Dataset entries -
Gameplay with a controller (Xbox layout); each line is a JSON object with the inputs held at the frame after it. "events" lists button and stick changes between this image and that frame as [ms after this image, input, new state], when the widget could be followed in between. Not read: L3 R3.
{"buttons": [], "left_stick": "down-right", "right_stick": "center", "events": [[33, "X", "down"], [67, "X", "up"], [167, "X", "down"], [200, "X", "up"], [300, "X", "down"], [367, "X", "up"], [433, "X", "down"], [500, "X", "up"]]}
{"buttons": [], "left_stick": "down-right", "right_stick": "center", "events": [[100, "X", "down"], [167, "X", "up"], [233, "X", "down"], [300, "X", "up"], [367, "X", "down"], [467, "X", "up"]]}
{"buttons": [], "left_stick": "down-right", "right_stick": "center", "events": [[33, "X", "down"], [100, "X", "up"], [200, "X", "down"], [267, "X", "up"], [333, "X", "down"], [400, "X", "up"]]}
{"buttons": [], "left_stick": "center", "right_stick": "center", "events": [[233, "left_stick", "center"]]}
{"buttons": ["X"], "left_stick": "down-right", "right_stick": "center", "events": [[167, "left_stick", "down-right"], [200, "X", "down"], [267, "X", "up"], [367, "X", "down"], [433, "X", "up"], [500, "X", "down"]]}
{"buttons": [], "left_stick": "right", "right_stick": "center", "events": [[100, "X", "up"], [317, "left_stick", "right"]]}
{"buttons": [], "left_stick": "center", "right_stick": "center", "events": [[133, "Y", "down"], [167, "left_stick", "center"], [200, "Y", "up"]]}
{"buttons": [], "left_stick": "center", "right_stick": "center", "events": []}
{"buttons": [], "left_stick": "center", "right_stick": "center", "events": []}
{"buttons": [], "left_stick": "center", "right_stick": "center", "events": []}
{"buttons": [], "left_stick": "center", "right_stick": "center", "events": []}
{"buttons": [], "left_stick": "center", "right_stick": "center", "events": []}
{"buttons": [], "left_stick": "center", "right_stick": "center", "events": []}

WHAT IS EXPECTED -
All of the records should be transcribed exactly, with nothing left out.

WRITTEN RESPONSE -
Gameplay with a controller (Xbox layout); each line is a JSON object with the inputs held at the frame after it. "events" lists button and stick changes between this image and that frame as [ms after this image, input, new state], when the widget could be followed in between. Not read: L3 R3.
{"buttons": [], "left_stick": "down-right", "right_stick": "center", "events": [[33, "X", "down"], [67, "X", "up"], [167, "X", "down"], [200, "X", "up"], [300, "X", "down"], [367, "X", "up"], [433, "X", "down"], [500, "X", "up"]]}
{"buttons": [], "left_stick": "down-right", "right_stick": "center", "events": [[100, "X", "down"], [167, "X", "up"], [233, "X", "down"], [300, "X", "up"], [367, "X", "down"], [467, "X", "up"]]}
{"buttons": [], "left_stick": "down-right", "right_stick": "center", "events": [[33, "X", "down"], [100, "X", "up"], [200, "X", "down"], [267, "X", "up"], [333, "X", "down"], [400, "X", "up"]]}
{"buttons": [], "left_stick": "center", "right_stick": "center", "events": [[233, "left_stick", "center"]]}
{"buttons": ["X"], "left_stick": "down-right", "right_stick": "center", "events": [[167, "left_stick", "down-right"], [200, "X", "down"], [267, "X", "up"], [367, "X", "down"], [433, "X", "up"], [500, "X", "down"]]}
{"buttons": [], "left_stick": "right", "right_stick": "center", "events": [[100, "X", "up"], [317, "left_stick", "right"]]}
{"buttons": [], "left_stick": "center", "right_stick": "center", "events": [[133, "Y", "down"], [167, "left_stick", "center"], [200, "Y", "up"]]}
{"buttons": [], "left_stick": "center", "right_stick": "center", "events": []}
{"buttons": [], "left_stick": "center", "right_stick": "center", "events": []}
{"buttons": [], "left_stick": "center", "right_stick": "center", "events": []}
{"buttons": [], "left_stick": "center", "right_stick": "center", "events": []}
{"buttons": [], "left_stick": "center", "right_stick": "center", "events": []}
{"buttons": [], "left_stick": "center", "right_stick": "center", "events": []}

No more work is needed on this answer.